The formula for the test statistic is:
Pulse rates for n = 35 women are available. Here are Minitab results for our hypothesis test:
The test statistic is computed as follows:
Now instead of testing 1000 plant extracts, imagine that you are testing just one. If you are testing it to see if it kills beetle larvae, you know (based on everything you know about plant and beetle biology) there's a pretty good chance it will work, so you can be pretty sure that a P value less than 0.05 is a true positive. But if you are testing that one plant extract to see if it grows hair, which you know is very unlikely (based on everything you know about plants and hair), a P value less than 0.05 is almost certainly a false positive. In other words, if you expect that the null hypothesis is probably true, a statistically significant result is probably a false positive. This is sad; the most exciting, amazing, unexpected results in your experiments are probably just your data trying to make you jump to ridiculous conclusions. You should require a much lower P value to reject a null hypothesis that you think is probably true.
The formula for the test statistic is:
Now imagine that you are testing those extracts from 1000 different tropical plants to try to find one that will make hair grow. The reality (which you don't know) is that one of the extracts makes hair grow, and the other 999 don't. You do the 1000 experiments and do the 1000 frequentist statistical tests, and you use the traditional significance level of PPPP values less than 0.05, but almost all of them are false positives.
The test statistic is computed as follows:
Having said that, there's one key concept from Bayesian statistics that is important for all users of statistics to understand. To illustrate it, imagine that you are testing extracts from 1000 different tropical plants, trying to find something that will kill beetle larvae. The reality (which you don't know) is that 500 of the extracts kill beetle larvae, and 500 don't. You do the 1000 experiments and do the 1000 frequentist statistical tests, and you use the traditional significance level of PPPP value, after all), so you have 25 false positives. So you end up with 525 plant extracts that gave you a P value less than 0.05. You'll have to do further experiments to figure out which are the 25 false positives and which are the 500 true positives, but that's not so bad, since you know that most of them will turn out to be true positives.
We now substitute to compute the test statistic.
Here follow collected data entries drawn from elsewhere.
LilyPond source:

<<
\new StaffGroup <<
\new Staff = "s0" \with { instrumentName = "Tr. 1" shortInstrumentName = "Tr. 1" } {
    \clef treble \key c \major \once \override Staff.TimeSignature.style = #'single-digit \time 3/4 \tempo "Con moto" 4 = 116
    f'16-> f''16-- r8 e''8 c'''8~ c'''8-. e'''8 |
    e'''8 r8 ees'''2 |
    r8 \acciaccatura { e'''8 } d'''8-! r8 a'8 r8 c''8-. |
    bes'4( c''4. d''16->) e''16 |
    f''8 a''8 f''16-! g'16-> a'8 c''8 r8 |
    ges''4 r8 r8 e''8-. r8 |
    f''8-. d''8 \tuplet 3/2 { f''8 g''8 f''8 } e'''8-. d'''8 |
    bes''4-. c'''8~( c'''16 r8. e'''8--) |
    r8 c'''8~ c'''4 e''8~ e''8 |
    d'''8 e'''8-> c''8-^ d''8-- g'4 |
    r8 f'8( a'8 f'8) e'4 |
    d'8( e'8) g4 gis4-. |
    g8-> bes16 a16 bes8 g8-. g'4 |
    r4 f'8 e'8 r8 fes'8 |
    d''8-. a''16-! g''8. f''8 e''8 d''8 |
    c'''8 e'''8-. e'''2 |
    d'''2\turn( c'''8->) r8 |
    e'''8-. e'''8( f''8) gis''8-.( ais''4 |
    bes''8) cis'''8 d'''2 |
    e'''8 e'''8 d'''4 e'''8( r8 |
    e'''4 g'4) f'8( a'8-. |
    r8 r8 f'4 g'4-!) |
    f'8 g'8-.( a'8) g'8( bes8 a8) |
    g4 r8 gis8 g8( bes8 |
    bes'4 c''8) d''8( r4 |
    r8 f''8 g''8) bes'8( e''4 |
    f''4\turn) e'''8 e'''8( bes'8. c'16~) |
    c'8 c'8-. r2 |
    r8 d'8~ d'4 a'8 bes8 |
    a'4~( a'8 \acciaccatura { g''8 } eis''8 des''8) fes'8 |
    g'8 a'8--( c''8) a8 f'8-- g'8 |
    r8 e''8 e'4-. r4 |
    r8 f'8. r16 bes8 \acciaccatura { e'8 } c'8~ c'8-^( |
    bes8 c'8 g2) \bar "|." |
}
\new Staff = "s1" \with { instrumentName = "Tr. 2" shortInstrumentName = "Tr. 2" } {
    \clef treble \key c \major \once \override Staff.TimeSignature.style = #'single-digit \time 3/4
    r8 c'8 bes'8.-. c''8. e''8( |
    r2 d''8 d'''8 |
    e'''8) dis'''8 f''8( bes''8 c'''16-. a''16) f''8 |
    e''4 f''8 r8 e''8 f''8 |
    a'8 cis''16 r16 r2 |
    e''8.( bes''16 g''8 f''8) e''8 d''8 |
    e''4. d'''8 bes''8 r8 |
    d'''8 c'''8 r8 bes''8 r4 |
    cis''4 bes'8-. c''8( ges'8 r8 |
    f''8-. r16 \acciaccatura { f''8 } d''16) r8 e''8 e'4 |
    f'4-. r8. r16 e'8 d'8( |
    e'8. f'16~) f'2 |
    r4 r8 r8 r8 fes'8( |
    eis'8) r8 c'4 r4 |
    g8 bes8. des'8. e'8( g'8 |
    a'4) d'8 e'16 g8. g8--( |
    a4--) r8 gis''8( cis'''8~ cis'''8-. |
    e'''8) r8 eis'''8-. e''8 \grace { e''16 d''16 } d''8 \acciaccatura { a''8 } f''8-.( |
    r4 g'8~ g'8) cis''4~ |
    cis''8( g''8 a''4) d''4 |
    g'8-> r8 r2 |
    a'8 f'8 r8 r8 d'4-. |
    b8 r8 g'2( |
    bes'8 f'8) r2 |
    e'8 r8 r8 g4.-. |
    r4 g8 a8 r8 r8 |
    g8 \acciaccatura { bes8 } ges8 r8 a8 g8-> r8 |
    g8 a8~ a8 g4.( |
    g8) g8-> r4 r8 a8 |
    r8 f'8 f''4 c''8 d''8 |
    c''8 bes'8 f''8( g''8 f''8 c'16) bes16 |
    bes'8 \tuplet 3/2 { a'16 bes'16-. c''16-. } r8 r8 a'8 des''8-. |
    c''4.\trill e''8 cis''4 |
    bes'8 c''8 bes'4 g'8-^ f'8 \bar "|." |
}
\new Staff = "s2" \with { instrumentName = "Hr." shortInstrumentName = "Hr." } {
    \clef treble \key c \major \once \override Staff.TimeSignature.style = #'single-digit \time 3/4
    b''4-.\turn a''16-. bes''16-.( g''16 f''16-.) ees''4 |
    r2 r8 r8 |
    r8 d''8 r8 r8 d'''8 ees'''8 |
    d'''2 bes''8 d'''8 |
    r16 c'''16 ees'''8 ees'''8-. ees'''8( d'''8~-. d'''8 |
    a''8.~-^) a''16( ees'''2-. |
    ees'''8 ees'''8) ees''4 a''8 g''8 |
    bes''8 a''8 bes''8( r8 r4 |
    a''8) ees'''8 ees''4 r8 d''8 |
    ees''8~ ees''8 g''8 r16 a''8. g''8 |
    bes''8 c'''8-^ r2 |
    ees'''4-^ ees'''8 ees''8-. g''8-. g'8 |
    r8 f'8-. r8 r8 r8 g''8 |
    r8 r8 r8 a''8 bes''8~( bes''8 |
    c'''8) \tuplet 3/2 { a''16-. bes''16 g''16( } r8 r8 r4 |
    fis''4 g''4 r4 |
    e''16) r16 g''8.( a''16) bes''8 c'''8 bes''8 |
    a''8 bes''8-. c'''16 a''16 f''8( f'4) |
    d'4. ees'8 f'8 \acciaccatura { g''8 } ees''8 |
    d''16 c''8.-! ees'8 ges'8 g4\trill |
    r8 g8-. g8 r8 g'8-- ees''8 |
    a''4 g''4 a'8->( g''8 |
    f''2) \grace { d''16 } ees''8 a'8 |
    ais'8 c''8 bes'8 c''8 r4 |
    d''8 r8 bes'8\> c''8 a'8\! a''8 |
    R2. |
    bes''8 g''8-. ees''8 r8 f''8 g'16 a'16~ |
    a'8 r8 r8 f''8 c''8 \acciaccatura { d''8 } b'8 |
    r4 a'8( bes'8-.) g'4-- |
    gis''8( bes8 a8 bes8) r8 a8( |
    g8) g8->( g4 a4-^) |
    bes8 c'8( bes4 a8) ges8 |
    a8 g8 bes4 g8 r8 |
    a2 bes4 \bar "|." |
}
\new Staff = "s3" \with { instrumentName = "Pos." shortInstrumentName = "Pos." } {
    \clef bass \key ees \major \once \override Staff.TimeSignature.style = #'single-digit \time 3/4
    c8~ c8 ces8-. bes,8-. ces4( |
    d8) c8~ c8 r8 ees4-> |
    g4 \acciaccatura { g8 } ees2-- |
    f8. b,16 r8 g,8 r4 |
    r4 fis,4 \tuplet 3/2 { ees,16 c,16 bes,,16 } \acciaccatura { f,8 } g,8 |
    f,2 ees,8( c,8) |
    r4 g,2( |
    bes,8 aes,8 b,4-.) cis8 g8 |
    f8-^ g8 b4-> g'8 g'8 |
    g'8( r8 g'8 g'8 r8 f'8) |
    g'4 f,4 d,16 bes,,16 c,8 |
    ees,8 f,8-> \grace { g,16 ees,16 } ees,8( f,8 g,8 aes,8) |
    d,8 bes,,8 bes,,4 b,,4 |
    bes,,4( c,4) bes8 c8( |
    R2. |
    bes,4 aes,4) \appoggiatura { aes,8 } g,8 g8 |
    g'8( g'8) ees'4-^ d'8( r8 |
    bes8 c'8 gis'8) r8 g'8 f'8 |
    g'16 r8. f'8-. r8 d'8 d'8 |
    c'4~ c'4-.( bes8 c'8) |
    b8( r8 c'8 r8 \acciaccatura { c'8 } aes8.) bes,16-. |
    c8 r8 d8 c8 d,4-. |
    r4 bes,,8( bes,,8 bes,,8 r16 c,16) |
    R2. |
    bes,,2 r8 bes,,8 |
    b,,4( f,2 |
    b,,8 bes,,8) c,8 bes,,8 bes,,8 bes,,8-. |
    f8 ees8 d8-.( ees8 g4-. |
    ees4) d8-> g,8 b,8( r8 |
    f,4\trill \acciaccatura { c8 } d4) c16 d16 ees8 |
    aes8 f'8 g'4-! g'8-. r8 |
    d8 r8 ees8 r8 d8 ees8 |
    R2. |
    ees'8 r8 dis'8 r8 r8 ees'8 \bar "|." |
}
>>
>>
In the module on hypothesis testing for means and proportions, we discussed hypothesis testing applications with a dichotomous outcome variable in a single population. We presented a test using a test statistic Z to test whether an observed (sample) proportion differed significantly from a historical or external comparator. The chisquare goodnessoffit test can also be used with a dichotomous outcome and the results are mathematically equivalent.